Walk into any Indian pharmacy and you will find shelves of menopause supplements — black cohosh, evening primrose oil, soy isoflavones, ayurvedic blends, and flaxseed capsules. The evidence for most of them is weak to modest.
Some women do find benefit from them. That is fine. Just do not assume that "natural" automatically means safe or effective. Some herbal remedies interact with blood thinners or liver medications. Tell your doctor everything you take, including the ayurvedic ones.
The Emotional Part We Rarely Name
Menopause is not just hormonal. It often coincides with other life shifts:
- Adult children leaving home
- Ageing parents needing care
- Career transitions or stagnation
- Grief and loss
- Redefining self-worth outside caregiving roles
For many Indian women, this is the first time in their lives that they are not managing someone else's schedule. It can be freeing or disorienting, sometimes both on the same day.
It helps to:
- Talk to friends your age about what they are experiencing
- Journal
- Try a midlife women's support group — several are now active online
- Seek counselling if the mood symptoms feel heavier than the hormones explain
Dr. Jayashree Todkar, a well-known Pune-based physician working on women's midlife health, has emphasised that "the Indian menopause conversation is still stuck at 'bear it.' We need to move to 'understand it, treat it, and claim the second half of life.'"
When to See a Doctor
Book a gynecologist appointment if you:
- Have missed periods for three months or more in your 40s and want to understand where you are
- Have periods that have become very heavy, painful, or unpredictable
- Experience hot flashes or night sweats that affect your sleep or work
- Have mood changes, anxiety, or brain fog that worry you
- Have painful sex, bladder issues, or recurrent UTIs
- Experience menopausal symptoms before age 40 (premature menopause — always needs evaluation)

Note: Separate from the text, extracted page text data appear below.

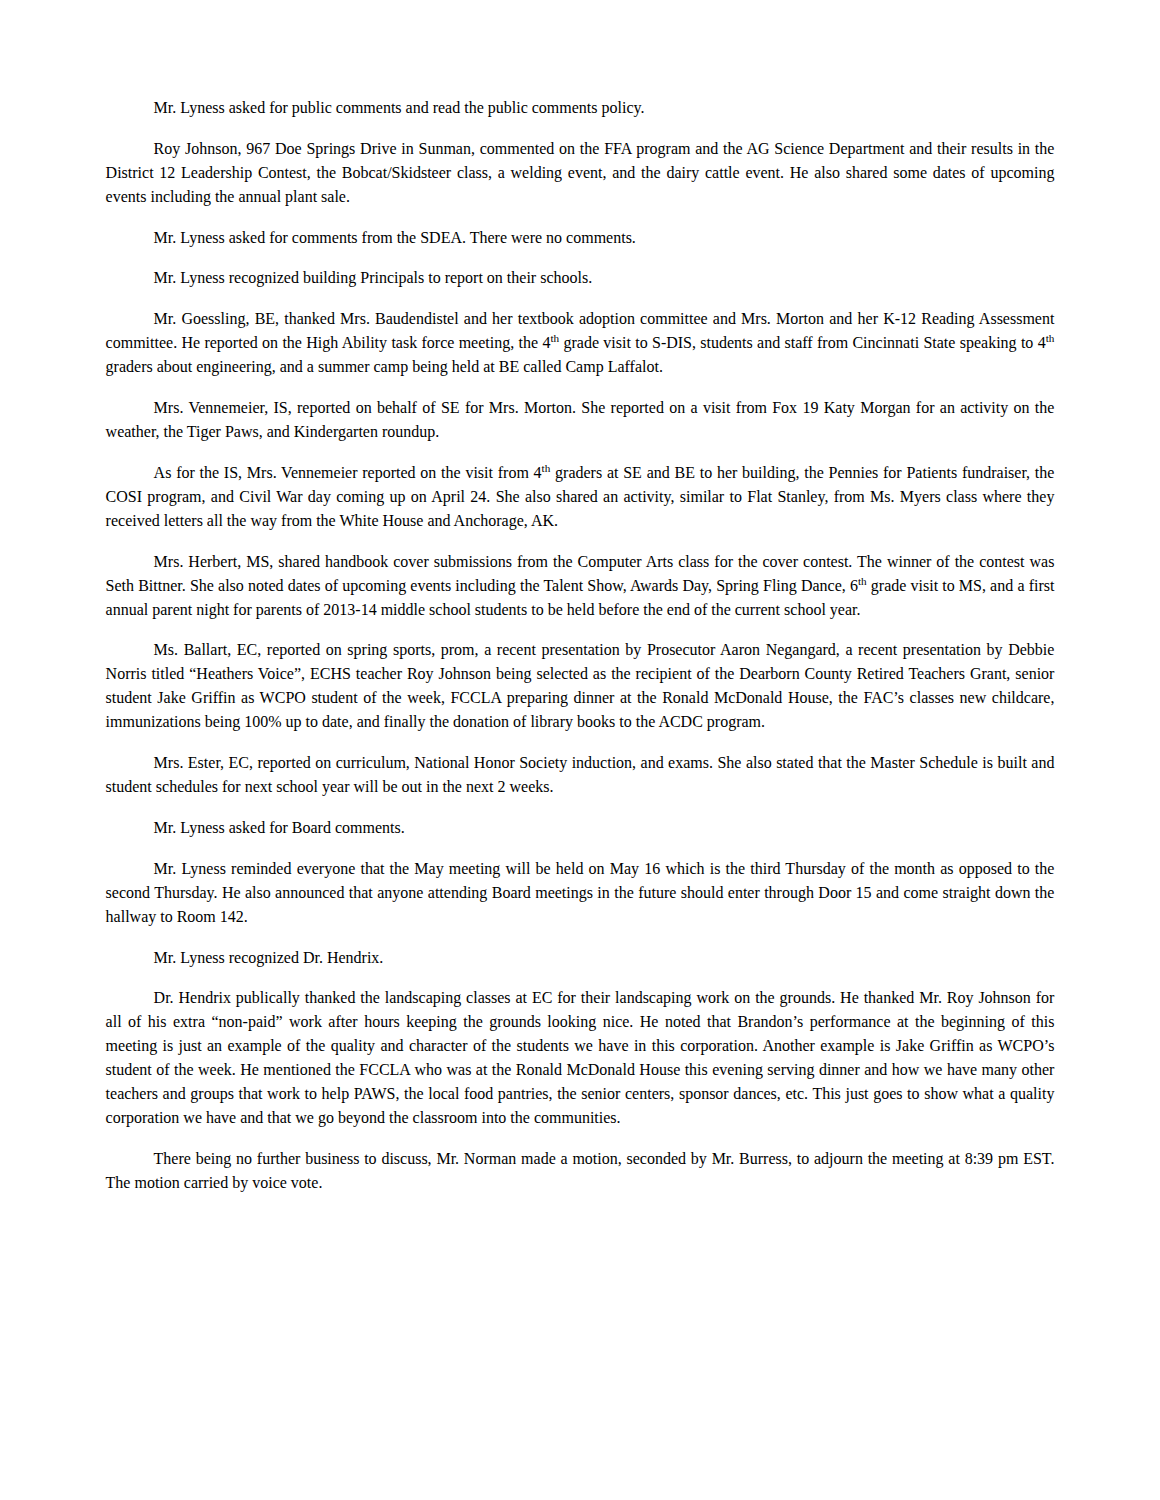Mr. Lyness asked for public comments and read the public comments policy.
Roy Johnson, 967 Doe Springs Drive in Sunman, commented on the FFA program and the AG Science Department and their results in the District 12 Leadership Contest, the Bobcat/Skidsteer class, a welding event, and the dairy cattle event. He also shared some dates of upcoming events including the annual plant sale.
Mr. Lyness asked for comments from the SDEA. There were no comments.
Mr. Lyness recognized building Principals to report on their schools.
Mr. Goessling, BE, thanked Mrs. Baudendistel and her textbook adoption committee and Mrs. Morton and her K-12 Reading Assessment committee. He reported on the High Ability task force meeting, the 4th grade visit to S-DIS, students and staff from Cincinnati State speaking to 4th graders about engineering, and a summer camp being held at BE called Camp Laffalot.
Mrs. Vennemeier, IS, reported on behalf of SE for Mrs. Morton. She reported on a visit from Fox 19 Katy Morgan for an activity on the weather, the Tiger Paws, and Kindergarten roundup.
As for the IS, Mrs. Vennemeier reported on the visit from 4th graders at SE and BE to her building, the Pennies for Patients fundraiser, the COSI program, and Civil War day coming up on April 24. She also shared an activity, similar to Flat Stanley, from Ms. Myers class where they received letters all the way from the White House and Anchorage, AK.
Mrs. Herbert, MS, shared handbook cover submissions from the Computer Arts class for the cover contest. The winner of the contest was Seth Bittner. She also noted dates of upcoming events including the Talent Show, Awards Day, Spring Fling Dance, 6th grade visit to MS, and a first annual parent night for parents of 2013-14 middle school students to be held before the end of the current school year.
Ms. Ballart, EC, reported on spring sports, prom, a recent presentation by Prosecutor Aaron Negangard, a recent presentation by Debbie Norris titled “Heathers Voice”, ECHS teacher Roy Johnson being selected as the recipient of the Dearborn County Retired Teachers Grant, senior student Jake Griffin as WCPO student of the week, FCCLA preparing dinner at the Ronald McDonald House, the FAC’s classes new childcare, immunizations being 100% up to date, and finally the donation of library books to the ACDC program.
Mrs. Ester, EC, reported on curriculum, National Honor Society induction, and exams. She also stated that the Master Schedule is built and student schedules for next school year will be out in the next 2 weeks.
Mr. Lyness asked for Board comments.
Mr. Lyness reminded everyone that the May meeting will be held on May 16 which is the third Thursday of the month as opposed to the second Thursday. He also announced that anyone attending Board meetings in the future should enter through Door 15 and come straight down the hallway to Room 142.
Mr. Lyness recognized Dr. Hendrix.
Dr. Hendrix publically thanked the landscaping classes at EC for their landscaping work on the grounds. He thanked Mr. Roy Johnson for all of his extra “non-paid” work after hours keeping the grounds looking nice. He noted that Brandon’s performance at the beginning of this meeting is just an example of the quality and character of the students we have in this corporation. Another example is Jake Griffin as WCPO’s student of the week. He mentioned the FCCLA who was at the Ronald McDonald House this evening serving dinner and how we have many other teachers and groups that work to help PAWS, the local food pantries, the senior centers, sponsor dances, etc. This just goes to show what a quality corporation we have and that we go beyond the classroom into the communities.
There being no further business to discuss, Mr. Norman made a motion, seconded by Mr. Burress, to adjourn the meeting at 8:39 pm EST. The motion carried by voice vote.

- Have not had a pelvic exam, pap smear, or mammogram in the last year or two
Your first appointment should include a hormonal profile (FSH, LH, estradiol, thyroid), a calcium and vitamin D level, blood sugar, a lipid panel, and age-appropriate cancer screenings.
Frequently Asked Questions
1. At what age does menopause usually start in India? The median age is around 46 to 47 years in India, compared to 51 globally. Perimenopausal symptoms often begin in the late 30s to early 40s.
2. Can I still get pregnant during perimenopause? Yes. Until you have gone a full 12 months without a period, pregnancy is still possible. If you do not want to get pregnant, continue using contraception.
3. Is hormone replacement therapy safe for Indian women? For most healthy women under 60 or within 10 years of menopause, HRT is considered safe and effective. A thorough evaluation by a knowledgeable gynecologist will determine what is right for you.
4. Are hot flashes really that common? Yes — roughly 70 to 80 percent of women experience them at some point during perimenopause or postmenopause. They can range from mild to severely disruptive.
5. Will my sex life end after menopause? No. Many women report satisfying sex lives long after menopause, especially when symptoms like vaginal dryness are properly treated. Intimacy often shifts, not ends.
Final Thoughts
Menopause is not the end of anything. It is a transition, and transitions are survivable with the right information and support. Indian women deserve better conversations, better care, and better data about what is happening in their bodies during this phase.
If you are in perimenopause right now, you are not losing your mind, and you are not overreacting. You are experiencing something real that deserves attention. Find a gynecologist who listens. Start the conversations at home. Take your health seriously without taking yourself too seriously.
Medical disclaimer: This content is for educational purposes only and is not a substitute for professional medical advice. If you have specific health concerns about menopause or any midlife symptoms, please consult a qualified gynecologist.